* TASK INSTRUCTIONS:
a) From the forum thread on music with Jewish themes below, extract the passage from "Joseph Achron: Hebrew" up to and including "as it Gets.".
b) In the forum thread on music with Jewish themes below, why does Chrythes ask the other posters for help? Answer in one to three sentences.

* PASSAGE PROVIDED:

▶

# Music With Jewish Themes/Motifs



## Chrythes

Hi,
Recently I became interested in Classical Music influenced by Jewish music, mainly for my own pleasure but also for a possible future project. 
So far I've heard - 
Bloch - Violin Concerto/Avodat Hakodesh/Schelomo
Bernstein - Kaddish/Hashkiveinu
Shostakovich - From Jewish Folk Poetry/2nd Piano Trio
Prokofiev - Overture on Hebrew Themes

It's not much, so I'm asking for your help in gathering as much "Jewish" music as possible. 
Toda raba.


----------



## violadude

Chrythes said:


> Hi,
> Recently I become interested in Classical Music influenced by Jewish music, mainly for my own pleasure but also for a possible future project.
> So far I've heard -
> Bloch - Violin Concerto/Avodat Hakodesh/Schelomo
> Bernstein - Kaddish/Hashkiveinu
> Shostakovich - From Jewish Folk Poetry/2nd Piano Trio
> Prokofiev - Overture on Hebrew Themes
> 
> It's not much, so I'm asking for your help in gathering as much "Jewish" music as possible.
> Toda raba.


Add Suite Hebraique for viola and orchestra (or piano) to your Bloch listening list.

The 3rd movement of Mahler's 1st symphony has some Jewish moments.

Kimmo Hakola's clarinet concerto, the last movement at least, has some romping Jewishness to it.

Bernstein's 1st symphony has a Jewish theme too (Jeremiah)


----------



## joen_cph

_Some more on top of my head:_

Aron Copland:"Vitebsk", piano trio

Mikhail Gnesin:The Jewish Ball at Nottingham

John McCabe: Chagall Windows, orchestral suite

Asger Hamerik: Jewish Trilogy

Max Bruch: Kol Nidrei

Herman D. Koppel: Moses Oratorio; Psalms of David

Paul Dessau, K.A. Hartmann etc.:"Jüdische Chronik"

Joseph Achron: Hebrew Melody

+ works by Noam Sheriff & Paul Ben-Haim


----------



## PetrB

Aaron Copland ~ Vitebsk 'Study on a Jewish Theme for violin, violoncello, and piano' -- a piano trio, in all but name: and a strong work in his 'downtown' non-populist style. Worthy of much more play and exposure.

Lukas Foss ~ Song of Songs. Lovely neoclassical, soprano and orchestra. Since the Old Testament is about as Jewish as it Gets.








Morton Feldman ~ Rabbi Akiba, for soprano and chamber ensemble / though 'textless' I would include his rite-like Rothko Chapel.

Certainly Leonard Bernstein's "Kaddish" Symphony

Darius Milhaud ~ Kaddish, for cantor, chorus and organ, Op.250

Ditto Ravel's "Deux Mélodies hébraïques": here is the Kaddish, as sung by Victoria de Los Angeles (sigh




and All of it, with Barbara Hendricks (sigh II 





[Personally, I find those Bloch works more than guilty of what Nikolas Slonimsky called 'Musical exoticism' (I call it musical tourism) -- i.e. a slight adaption of a scale by an 'outsider,' which renders a postcard snapshot of a non-western cultural object as conceived of by a European (all those fun and mannered David Roberts watercolors of the Egyptian ruins of antiquity)

◀

* RECORD EXCERPTS:
▶

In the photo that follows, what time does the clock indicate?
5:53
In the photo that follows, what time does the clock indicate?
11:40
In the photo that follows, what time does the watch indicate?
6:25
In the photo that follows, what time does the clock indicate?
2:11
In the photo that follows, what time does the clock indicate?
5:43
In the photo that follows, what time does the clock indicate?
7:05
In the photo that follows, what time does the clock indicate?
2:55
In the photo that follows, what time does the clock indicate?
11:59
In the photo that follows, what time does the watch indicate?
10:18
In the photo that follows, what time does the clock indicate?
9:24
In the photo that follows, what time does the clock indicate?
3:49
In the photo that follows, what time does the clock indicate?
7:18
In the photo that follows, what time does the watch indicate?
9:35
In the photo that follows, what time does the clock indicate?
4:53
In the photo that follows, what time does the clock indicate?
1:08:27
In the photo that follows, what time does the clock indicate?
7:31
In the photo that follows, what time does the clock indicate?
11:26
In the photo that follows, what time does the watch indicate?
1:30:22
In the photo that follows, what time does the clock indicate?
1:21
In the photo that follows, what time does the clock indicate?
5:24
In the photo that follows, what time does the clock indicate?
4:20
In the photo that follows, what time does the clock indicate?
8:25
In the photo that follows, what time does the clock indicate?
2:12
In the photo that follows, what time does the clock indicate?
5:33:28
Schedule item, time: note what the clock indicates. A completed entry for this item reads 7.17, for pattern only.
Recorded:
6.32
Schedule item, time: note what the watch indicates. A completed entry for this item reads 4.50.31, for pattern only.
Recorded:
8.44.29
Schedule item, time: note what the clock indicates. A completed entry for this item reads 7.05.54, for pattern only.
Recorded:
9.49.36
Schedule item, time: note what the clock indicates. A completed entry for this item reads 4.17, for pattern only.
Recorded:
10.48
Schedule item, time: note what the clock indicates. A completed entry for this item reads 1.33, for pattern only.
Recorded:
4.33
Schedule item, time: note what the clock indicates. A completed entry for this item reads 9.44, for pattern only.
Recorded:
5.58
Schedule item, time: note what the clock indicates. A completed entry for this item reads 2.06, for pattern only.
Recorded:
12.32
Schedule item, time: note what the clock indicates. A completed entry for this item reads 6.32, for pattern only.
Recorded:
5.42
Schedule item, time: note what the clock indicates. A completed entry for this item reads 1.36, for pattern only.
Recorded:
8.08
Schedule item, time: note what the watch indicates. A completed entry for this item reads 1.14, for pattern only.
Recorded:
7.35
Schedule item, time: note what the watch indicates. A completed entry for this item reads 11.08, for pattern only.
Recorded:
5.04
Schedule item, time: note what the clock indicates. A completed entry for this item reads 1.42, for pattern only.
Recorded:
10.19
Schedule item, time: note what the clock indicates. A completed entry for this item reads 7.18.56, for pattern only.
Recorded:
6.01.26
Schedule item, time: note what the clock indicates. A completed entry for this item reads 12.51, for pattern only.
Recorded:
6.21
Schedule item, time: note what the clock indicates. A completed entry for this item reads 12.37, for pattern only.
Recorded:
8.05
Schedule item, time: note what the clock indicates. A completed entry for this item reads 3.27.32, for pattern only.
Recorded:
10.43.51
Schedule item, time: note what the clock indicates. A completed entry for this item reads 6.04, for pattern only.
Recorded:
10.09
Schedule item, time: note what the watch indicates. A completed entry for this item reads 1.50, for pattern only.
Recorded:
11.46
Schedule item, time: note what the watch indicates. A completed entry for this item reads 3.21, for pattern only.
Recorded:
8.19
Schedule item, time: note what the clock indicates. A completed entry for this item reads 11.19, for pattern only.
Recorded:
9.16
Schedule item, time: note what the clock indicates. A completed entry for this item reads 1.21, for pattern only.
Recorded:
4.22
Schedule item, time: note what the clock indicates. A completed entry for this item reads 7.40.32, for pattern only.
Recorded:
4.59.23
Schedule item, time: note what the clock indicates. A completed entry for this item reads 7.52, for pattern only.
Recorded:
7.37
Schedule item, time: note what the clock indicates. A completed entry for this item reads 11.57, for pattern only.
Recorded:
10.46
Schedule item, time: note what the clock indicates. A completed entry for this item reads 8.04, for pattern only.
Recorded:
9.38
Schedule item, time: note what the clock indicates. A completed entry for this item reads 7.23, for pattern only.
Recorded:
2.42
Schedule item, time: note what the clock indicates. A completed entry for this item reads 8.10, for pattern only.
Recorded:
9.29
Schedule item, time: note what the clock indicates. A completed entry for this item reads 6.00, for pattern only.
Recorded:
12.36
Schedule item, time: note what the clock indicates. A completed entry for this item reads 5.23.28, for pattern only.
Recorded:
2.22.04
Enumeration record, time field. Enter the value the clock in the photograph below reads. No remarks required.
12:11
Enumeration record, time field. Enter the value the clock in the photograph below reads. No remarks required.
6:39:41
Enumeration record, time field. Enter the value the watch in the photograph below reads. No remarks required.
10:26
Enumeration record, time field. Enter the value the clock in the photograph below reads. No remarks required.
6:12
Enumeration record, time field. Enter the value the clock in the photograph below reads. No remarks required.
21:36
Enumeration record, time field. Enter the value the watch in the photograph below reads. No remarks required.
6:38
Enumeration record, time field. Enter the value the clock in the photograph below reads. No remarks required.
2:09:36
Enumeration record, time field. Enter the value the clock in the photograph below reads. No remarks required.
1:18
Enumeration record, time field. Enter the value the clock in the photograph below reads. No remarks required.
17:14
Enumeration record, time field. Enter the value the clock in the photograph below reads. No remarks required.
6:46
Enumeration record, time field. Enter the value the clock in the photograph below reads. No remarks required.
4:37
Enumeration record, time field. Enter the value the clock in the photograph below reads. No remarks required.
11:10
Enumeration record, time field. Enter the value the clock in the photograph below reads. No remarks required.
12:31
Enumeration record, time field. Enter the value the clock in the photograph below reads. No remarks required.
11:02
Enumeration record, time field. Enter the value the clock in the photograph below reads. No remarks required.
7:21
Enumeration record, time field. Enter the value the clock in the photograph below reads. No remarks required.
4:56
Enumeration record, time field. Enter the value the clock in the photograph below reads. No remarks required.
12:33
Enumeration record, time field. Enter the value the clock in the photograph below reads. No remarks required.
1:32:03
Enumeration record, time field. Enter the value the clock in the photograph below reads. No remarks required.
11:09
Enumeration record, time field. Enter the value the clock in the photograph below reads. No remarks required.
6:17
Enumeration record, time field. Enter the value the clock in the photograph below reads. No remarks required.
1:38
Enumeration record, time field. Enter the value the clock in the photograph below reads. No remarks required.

◀

* RESULTS IN ORDER:
a)
Joseph Achron: Hebrew Melody

+ works by Noam Sheriff & Paul Ben-Haim


----------



## PetrB

Aaron Copland ~ Vitebsk 'Study on a Jewish Theme for violin, violoncello, and piano' -- a piano trio, in all but name: and a strong work in his 'downtown' non-populist style. Worthy of much more play and exposure.

Lukas Foss ~ Song of Songs. Lovely neoclassical, soprano and orchestra. Since the Old Testament is about as Jewish as it Gets.

b) Chrythes has heard only a handful of works so far, by Bloch, Bernstein, Shostakovich and Prokofiev, and calls that "not much." So Chrythes asks for help gathering as much "Jewish" music as possible.